### EXERCISE TEXT
···

In nature, most animals behave differently in the presence of their predators. Usually this entails feeding and moving less because predators instinctively respond to visual cues while hunting their prey. Deer, for example, take refuge and hide when foraging in a landscape that includes wolves and other large carnivores. This strategy comes with both benefits and costs. The obvious benefit is that engaging in stealthy behavior reduces the likelihood that an animal will be detected and ultimately killed by one of their enemies. The penalty, however, is that moving and feeding less should result in poor growth because of reduced food intake and missing out on activities that enhance fitness like finding mates. Consequently, anti-predator behaviors are thought to involve trade-offs between survival and growth or reproduction.

···

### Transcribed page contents
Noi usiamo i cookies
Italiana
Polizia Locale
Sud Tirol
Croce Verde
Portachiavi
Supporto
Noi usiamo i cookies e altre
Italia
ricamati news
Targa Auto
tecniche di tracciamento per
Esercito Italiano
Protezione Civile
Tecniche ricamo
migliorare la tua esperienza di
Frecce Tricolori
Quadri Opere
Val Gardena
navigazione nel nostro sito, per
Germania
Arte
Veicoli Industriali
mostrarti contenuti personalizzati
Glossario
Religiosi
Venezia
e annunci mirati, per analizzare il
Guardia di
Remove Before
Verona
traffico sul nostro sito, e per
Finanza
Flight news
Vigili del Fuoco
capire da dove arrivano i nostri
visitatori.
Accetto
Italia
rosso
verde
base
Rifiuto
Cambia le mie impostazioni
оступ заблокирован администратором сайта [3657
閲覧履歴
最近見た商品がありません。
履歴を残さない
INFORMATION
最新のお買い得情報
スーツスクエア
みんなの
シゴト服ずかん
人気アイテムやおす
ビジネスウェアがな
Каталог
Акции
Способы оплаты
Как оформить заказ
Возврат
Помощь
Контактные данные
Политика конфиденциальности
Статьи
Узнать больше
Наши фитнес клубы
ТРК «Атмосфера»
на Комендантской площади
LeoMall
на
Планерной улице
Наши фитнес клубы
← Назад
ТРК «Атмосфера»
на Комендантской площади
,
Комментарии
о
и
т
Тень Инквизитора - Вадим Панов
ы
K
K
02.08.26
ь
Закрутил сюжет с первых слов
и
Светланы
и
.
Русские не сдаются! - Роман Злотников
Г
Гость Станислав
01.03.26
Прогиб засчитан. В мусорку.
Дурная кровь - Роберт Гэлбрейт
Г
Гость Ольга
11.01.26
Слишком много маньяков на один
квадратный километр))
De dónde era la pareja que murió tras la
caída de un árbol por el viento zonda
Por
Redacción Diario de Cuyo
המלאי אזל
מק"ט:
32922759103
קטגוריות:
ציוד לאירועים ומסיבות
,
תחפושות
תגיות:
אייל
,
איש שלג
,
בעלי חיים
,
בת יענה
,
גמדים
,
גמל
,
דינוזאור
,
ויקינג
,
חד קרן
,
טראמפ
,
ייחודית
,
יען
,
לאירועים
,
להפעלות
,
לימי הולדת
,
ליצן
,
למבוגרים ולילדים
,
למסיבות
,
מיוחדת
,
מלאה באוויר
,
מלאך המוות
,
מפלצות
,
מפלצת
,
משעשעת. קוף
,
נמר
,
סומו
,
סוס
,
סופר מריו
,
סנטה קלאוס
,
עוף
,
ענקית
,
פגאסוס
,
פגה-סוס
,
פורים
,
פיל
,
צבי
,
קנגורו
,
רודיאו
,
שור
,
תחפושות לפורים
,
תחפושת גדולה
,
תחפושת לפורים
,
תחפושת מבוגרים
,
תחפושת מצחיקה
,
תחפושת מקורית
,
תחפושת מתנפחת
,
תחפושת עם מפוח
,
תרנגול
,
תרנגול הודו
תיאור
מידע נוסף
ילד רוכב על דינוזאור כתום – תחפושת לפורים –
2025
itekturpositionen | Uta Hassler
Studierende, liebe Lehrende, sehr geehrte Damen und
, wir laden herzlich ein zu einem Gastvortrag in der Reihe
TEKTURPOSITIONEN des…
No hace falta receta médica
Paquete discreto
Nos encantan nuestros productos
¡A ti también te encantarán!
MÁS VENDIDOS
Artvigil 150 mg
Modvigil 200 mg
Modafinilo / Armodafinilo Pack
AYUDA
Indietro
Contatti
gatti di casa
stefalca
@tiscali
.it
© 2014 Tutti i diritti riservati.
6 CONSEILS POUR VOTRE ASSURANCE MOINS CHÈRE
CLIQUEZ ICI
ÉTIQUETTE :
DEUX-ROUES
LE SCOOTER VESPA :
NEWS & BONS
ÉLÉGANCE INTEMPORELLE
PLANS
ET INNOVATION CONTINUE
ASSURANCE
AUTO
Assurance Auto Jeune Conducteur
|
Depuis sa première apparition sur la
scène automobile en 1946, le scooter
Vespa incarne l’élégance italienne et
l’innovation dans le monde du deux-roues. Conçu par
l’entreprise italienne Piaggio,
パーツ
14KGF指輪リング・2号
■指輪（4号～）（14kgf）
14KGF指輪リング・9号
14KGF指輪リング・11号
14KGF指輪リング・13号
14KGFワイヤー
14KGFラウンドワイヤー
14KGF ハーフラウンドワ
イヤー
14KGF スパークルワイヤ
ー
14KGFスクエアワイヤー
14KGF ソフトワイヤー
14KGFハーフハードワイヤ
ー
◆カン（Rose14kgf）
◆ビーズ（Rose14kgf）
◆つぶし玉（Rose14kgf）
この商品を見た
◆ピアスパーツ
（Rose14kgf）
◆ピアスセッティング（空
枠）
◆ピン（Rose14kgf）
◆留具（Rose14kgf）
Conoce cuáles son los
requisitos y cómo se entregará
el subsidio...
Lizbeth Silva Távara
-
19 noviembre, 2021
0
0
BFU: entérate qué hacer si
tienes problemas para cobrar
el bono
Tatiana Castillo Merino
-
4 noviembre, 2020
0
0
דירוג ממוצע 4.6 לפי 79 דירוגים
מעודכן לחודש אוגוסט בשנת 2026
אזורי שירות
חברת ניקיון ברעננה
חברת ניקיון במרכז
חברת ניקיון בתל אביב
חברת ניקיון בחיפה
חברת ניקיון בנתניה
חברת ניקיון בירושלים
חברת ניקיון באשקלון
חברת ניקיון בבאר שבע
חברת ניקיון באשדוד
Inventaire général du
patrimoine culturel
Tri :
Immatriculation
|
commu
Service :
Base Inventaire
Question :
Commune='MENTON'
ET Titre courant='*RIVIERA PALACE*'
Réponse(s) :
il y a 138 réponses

···

### TASKS TO PERFORM
1. Translate this sentence from the passage on how animals respond to predators into Spanish: "Deer, for example, take refuge and hide when foraging in a landscape that includes wolves and other large carnivores."
2. Write the next part of the passage on how animals respond to predators, picking up after its final sentence.

### ANSWERS FOR THIS EXERCISE
1. Los ciervos, por ejemplo, se refugian y se esconden cuando buscan alimento en un paisaje que incluye lobos y otros grandes carnívoros.

2.
We have been studying this trade-off in hornworm caterpillars,  a herbivorous insect thatfeeds on the leaves of tomato plants and serves as food for predaceous stink bugs that impale and eat them with their needle-like mouthparts. What we found through a series of field and greenhouse experiments is that hornworms eat 30-40% less leaf material when placed in a cage with stink bugs compared to when they are feeding alone. Being that hornworms are agricultural pests that damage crops, this is an effect that has important implications for using ecologically-based natural pest control methods. In other words, regardless of whether or not predators kill the caterpillars, we observe significant reductions in plant damage, an outcome that we would like to exploit in managing insects that destroy crops with biological control agents.

Interestingly, despite feeding less in the presence of stink bugs, hornworms attained the same body size as those individuals who were not exposed to predators. We documented that hornworms are more efficient in processing plant food and are better at extracting growth-limiting nutrients in their digestive tract under predation-risk. This is a species that is apparently well-adapted to physiologically compensating for carnivore-induced food limitation, at least in the short-term.